___ Supplied records
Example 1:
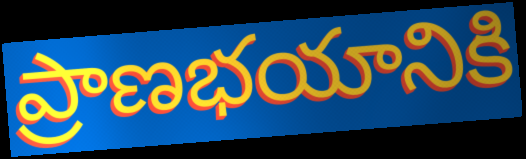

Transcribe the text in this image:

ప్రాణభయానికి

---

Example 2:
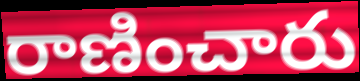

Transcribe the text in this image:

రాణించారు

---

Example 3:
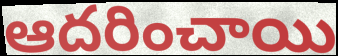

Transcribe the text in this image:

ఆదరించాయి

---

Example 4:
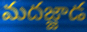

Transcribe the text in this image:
______
___ Supplied records
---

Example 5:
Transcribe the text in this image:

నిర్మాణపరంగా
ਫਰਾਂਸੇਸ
______
What the task requires -
A single number is needed: the count of lines in the records that contain "Example".

Reply -
5